For a more rigorous "reason", let $I=(0,1)$ and consider the embedding $\iota: W^{1,2}(I) \hookrightarrow C^0(I).$ Now, take $\phi_n \in C^{\infty}_c(I)$ and suppose they converge to a given $\phi$ in $W^{1,2}(I)$. Those $\phi_n$ are actually in $C^{\infty}_c(\mathbb{R})$, and since they converge uniformly to (the continuous representative of) $\phi$ in $(0,1)$ (the embedding is continuous) and it is obvious that they converge uniformly when seen as a function in the whole $\mathbb{R}$, the limit function is actually continuous in $\mathbb{R}$, and $\phi$ must satisfy $\lim\limits_{x \to 0}\phi(x)=0=\lim\limits_{x \to 1}\phi(x)$ due to the fact that the "extension" is always $0$ both on $0$ and $1$. So, any continuous function which is in $W^{1,2}(I)$ and does not satisfy that "boundary" condition is not in $\overline{C^{\infty}_c(I)}^{1,2}$.

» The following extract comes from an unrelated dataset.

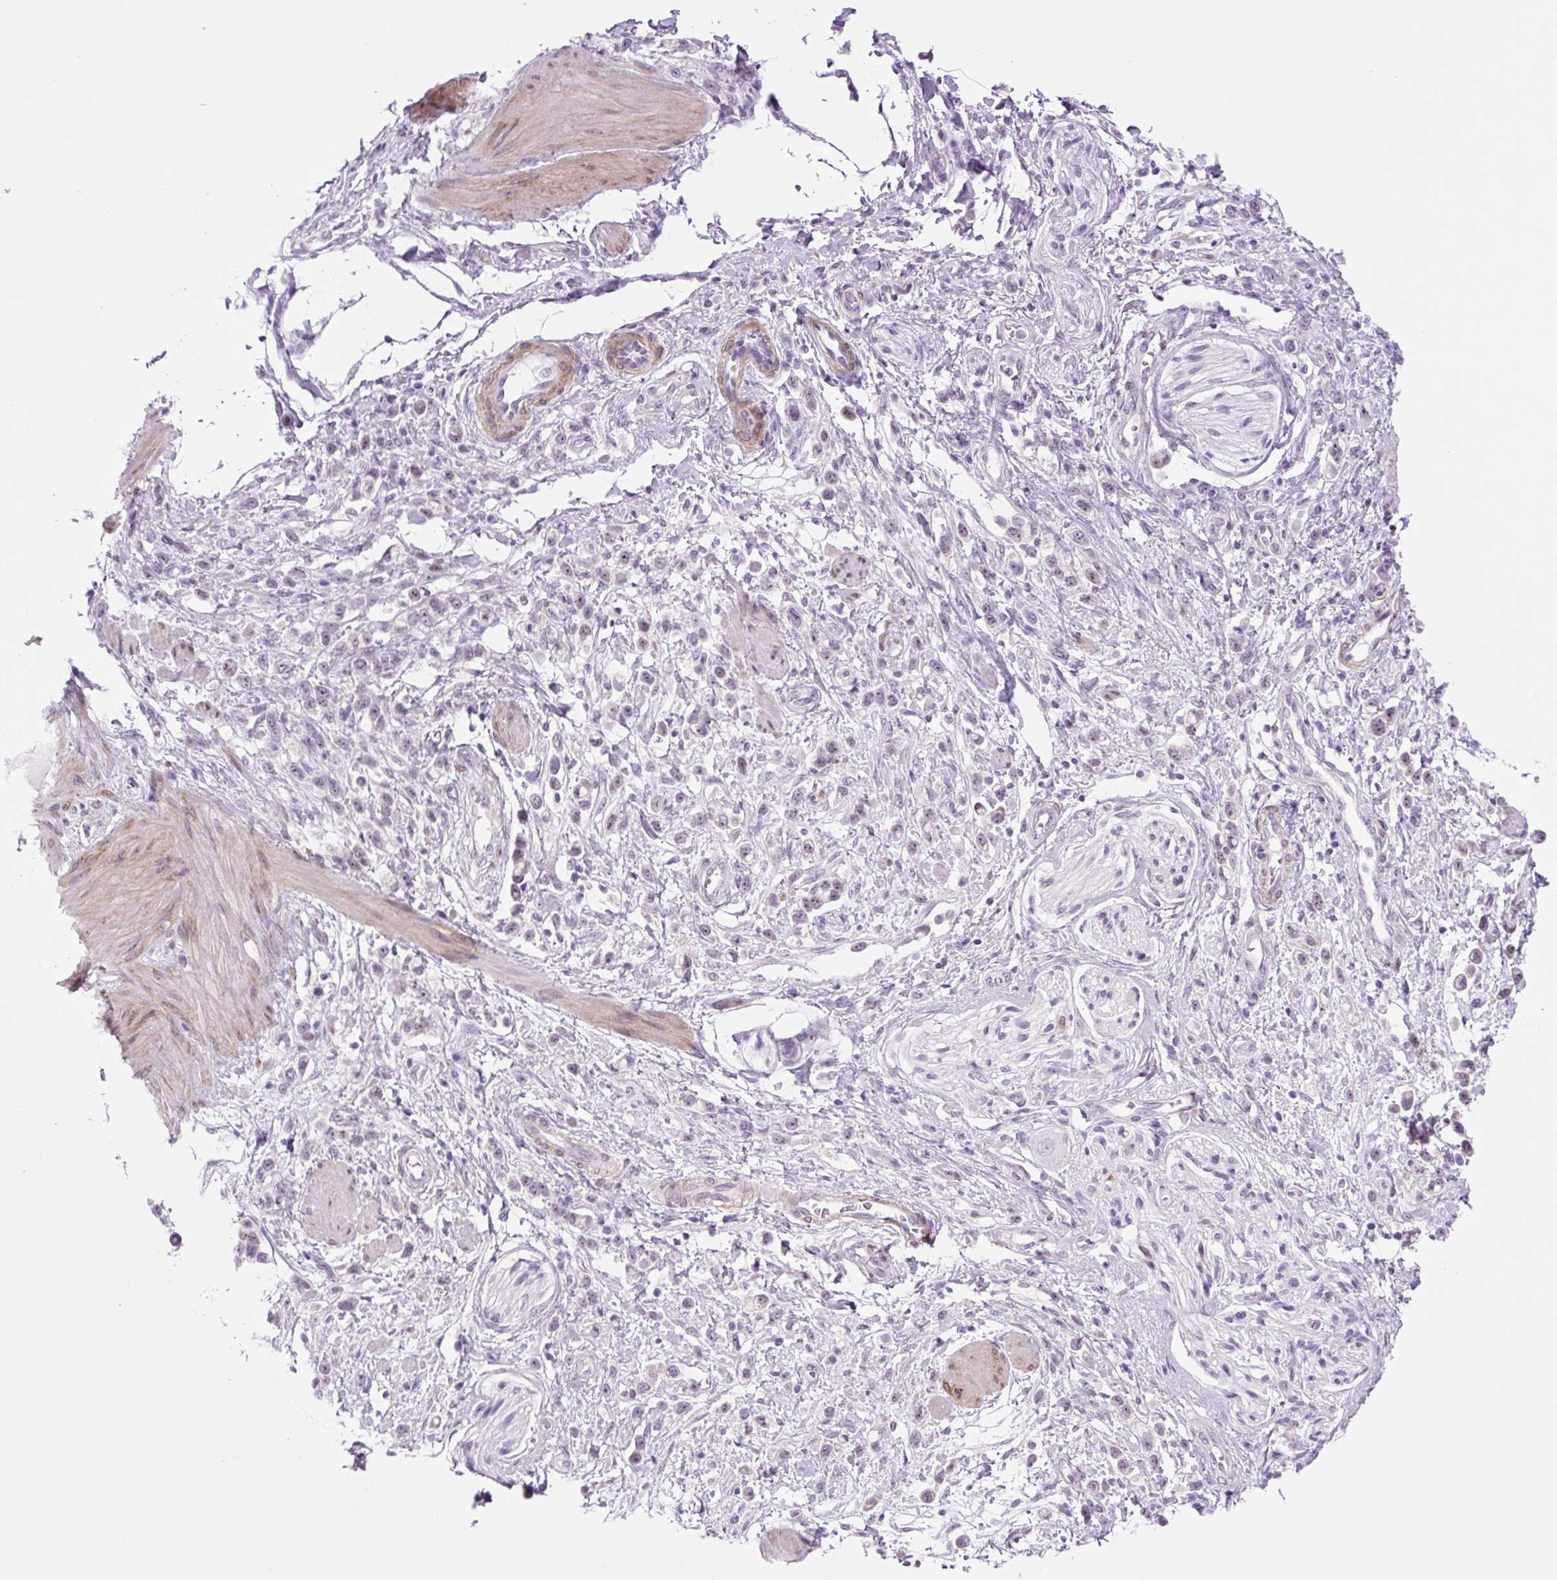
{"staining": {"intensity": "weak", "quantity": "<25%", "location": "nuclear"}, "tissue": "stomach cancer", "cell_type": "Tumor cells", "image_type": "cancer", "snomed": [{"axis": "morphology", "description": "Adenocarcinoma, NOS"}, {"axis": "topography", "description": "Stomach"}], "caption": "Tumor cells show no significant staining in stomach cancer.", "gene": "RRS1", "patient": {"sex": "female", "age": 65}}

PS: $C_c^{\infty}(\mathbb{R})$ is dense in $W^{k,p}(\mathbb{R})$. I know you implicitly say this, but since your phrasing "$C_c^{\infty}(I)$ is not dense in $W^{1,p}(I)$" suggests that it is always the case that is not dense, I thought it might be worthwhile to point this out explicitly.